■ READING TEXT
-- Opening Marker --
The Scent Of Roses

This new production written and directed by Zinnie Harris is a contemporary tragedy with devastating consequences
Zinnie Harris' script for The Scent Of Roses reveals her capacity to skewer the hidden toxicity of the middle-aged, progressive and middle-class white male. Although an environmental catastrophe slowly emerges, and a teenager's anxious response to her parents' conflicts speaks of the dissolution of meaning and language, it is the disingenuous behaviour of Christopher (Peter Forbes) that guides the bleak narrative.
Meanwhile, Harris' direction emphasises the precision and clarity of her dialogues, a series of conversations that expose, variously, a teacher's inappropriate relationship with a student; the frustrated love of a mother for an alcoholic daughter; and the cracks in a marriage. Throughout, the production suggestively explores the relationship between truth and intimacy, public and private and, most intriguingly, the possibility of meaningful consent when deceit is common currency.
The hints of global warming that are scattered throughout the production (dead birds, unseasonal heat) provide an apocalyptic context to the familial conflicts. As Christopher's self-obsession prevents him from supporting his wife and her serious illness, or understanding the nature of his extra-marital affair, the temperature slowly rises and, like the proverbial frog, he fails to realise that he's being slowly boiled alive.
A strong ensemble cast carries the characters to their off-hand, tragic resolution: Neve McIntosh is seductive, fatalistic and outraged as Christopher's wife; Maureen Beattie is appropriately sardonic as his lover; Saskia Ashdown captures the despair of an alcoholic teacher; and Leah Byrne is a rattled, disorientated teenager caught between the adults. If Christopher causes pain, it is those around him who suffer for his failures and arrogance.
This is a contemporary tragedy of failed communication and stultifying meaninglessness. The creeping anxiety, the male fragility that is a form of violence and the use of mundane conversations to depict a world on the point of moral and environmental collapse all combine towards a quiet and devastating conclusion.
The Scent Of Roses, Lyceum Theatre, Edinburgh, until Saturday 19 March.
-- Closing Marker --
■ WHAT THE TASK ASKS
Using the theater review above, state yes or no for whether each statement agrees with it, and quote the words of the review that decide it. 1. Zinnie Harris both wrote and directed the production. 2. Maureen Beattie plays Christopher's wife. 3. The production runs at the Lyceum Theatre until Saturday 19 March.

■ SOURCE DATA
-- Opening Marker --
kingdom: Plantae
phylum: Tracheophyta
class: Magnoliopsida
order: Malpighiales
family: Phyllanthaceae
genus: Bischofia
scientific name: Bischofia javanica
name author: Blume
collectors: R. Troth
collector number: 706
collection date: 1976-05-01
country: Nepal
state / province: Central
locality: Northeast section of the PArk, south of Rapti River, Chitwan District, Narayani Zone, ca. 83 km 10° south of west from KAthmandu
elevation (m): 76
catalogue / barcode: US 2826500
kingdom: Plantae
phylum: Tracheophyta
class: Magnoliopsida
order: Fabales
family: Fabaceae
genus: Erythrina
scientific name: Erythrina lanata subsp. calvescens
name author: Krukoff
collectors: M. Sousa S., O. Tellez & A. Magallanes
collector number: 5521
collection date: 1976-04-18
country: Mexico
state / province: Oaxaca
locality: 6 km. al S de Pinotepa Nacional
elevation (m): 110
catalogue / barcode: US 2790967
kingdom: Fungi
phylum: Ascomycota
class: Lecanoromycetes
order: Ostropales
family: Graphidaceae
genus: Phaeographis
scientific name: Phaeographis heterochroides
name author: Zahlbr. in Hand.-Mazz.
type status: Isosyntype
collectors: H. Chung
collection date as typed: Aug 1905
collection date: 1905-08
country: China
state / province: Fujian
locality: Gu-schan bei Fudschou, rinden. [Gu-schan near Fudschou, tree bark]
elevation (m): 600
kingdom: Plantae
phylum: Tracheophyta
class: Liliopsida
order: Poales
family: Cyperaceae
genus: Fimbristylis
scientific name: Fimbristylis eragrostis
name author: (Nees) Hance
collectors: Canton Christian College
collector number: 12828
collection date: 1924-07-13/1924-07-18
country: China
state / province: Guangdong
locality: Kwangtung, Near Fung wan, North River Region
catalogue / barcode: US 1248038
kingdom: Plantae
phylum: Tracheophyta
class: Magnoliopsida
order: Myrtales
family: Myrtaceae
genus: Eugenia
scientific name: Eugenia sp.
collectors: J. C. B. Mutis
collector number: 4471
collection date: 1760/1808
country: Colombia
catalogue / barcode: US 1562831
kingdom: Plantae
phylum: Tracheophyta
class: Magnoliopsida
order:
-- Closing Marker --
■ FINISHED TASK
1. Yes: "written and directed by Zinnie Harris"
2. No: "Maureen Beattie is appropriately sardonic as his lover"
3. Yes: "Lyceum Theatre, Edinburgh, until Saturday 19 March"